Bat wing, toad mask, vole shield:
they turn darkly in the alchemy
of the skillet—in the mouth,
they transmit a tenuous signal,
a hint of perfume, but musical—
songs with morals, light things
broadcast before the planetary
news on the underground station.
AFRICAN GRAY
Coco rings four times and answers herself,
“We’re not home right now.
Please leave a message after the beep.”
And beeps. Then whistles a little while—
like Nestus Gurley—a note or two
that with a note or two would be
a tune. And also sharps the beeps
of a garbage truck backing up,
says, “C’mon,” asks, “How are you?”
and answers, “I’m fine. What?”—
Gray suit, red tailfeathers, call girl—
Whatever you imagined hearing,
listen again—if you mean to swing,
listen less deeply. Let go of meaning.
HERON
My boat comes on fast around the bluffs
so by the time I see her fishing
and cut the engine, it is already too late
to apologize for the 21st Century.
Clearly I have offended the ancients and am shamed,
but as she packs her body under her wings
and lifts off, grark, she says blithely,
so that I take taunt, and flash, and yell aiiee.

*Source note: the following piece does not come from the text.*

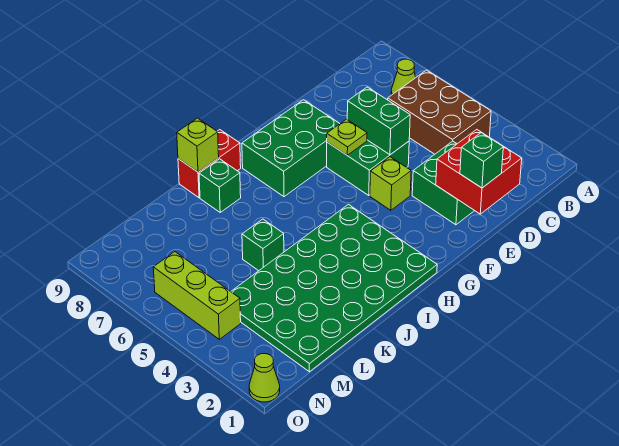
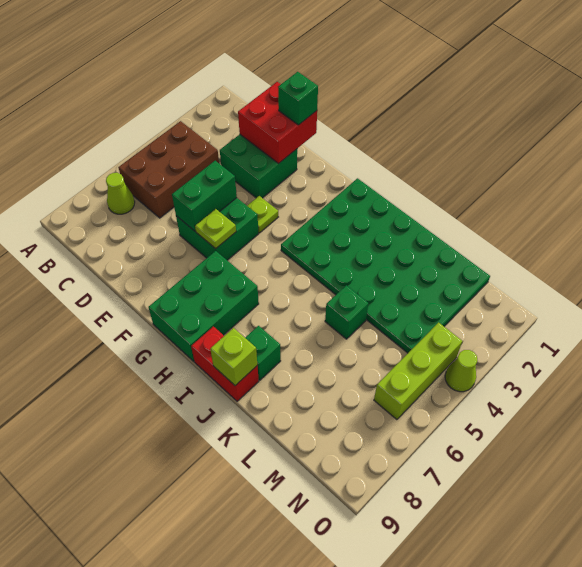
lime 1x1 brick [370,157,411,210] -> lime 1x1 plate [247,196,278,233]
green 2x3 brick [242,100,340,197] -> green 2x3 brick turned to [148,251,259,361]
lime 1x1 cone [249,354,280,402] -> lime 1x1 cone moved to [445,350,477,392]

And turn quickly. And, finding no witness,
audition a number of moot epistemological
tropes and unemployed kennings
like heron person and great blue human.
But as the pulley of the invisible starts
hauling her up and across the lake, grark
she calls again, and again, I yell back aiiee
and think badly of her as she alights
in the crown of a dead sycamore
and fluffs herself up with regal
emphasis, so I will understand
the human position in the higher order.
COYOTES
Fishers of shadows along fence lines,
skulkers of gullies and creek banks,
unstoppable immigrants, they pass quickly
on the old path that leads through the city
but never directly in front of you,
so you do not truly see them
until you find one dead on the interstate,
so large the body, so broad
the tail, you cannot believe it,
and then you are walking out of the sedge
into the thicket of that fur one night
when this unearthly shouting comes
up from the ridge by the lake,
yips, some say, or howls, but no—
you have to take it somewhere else.
Rimbaud in the barn in Charleville,
the opium screaming Une Saison en Enfer.
Coltrane playing outside. The place
where she changed. Giant steps. The truth
you hear sometimes and know false
and keep secret because it might be true.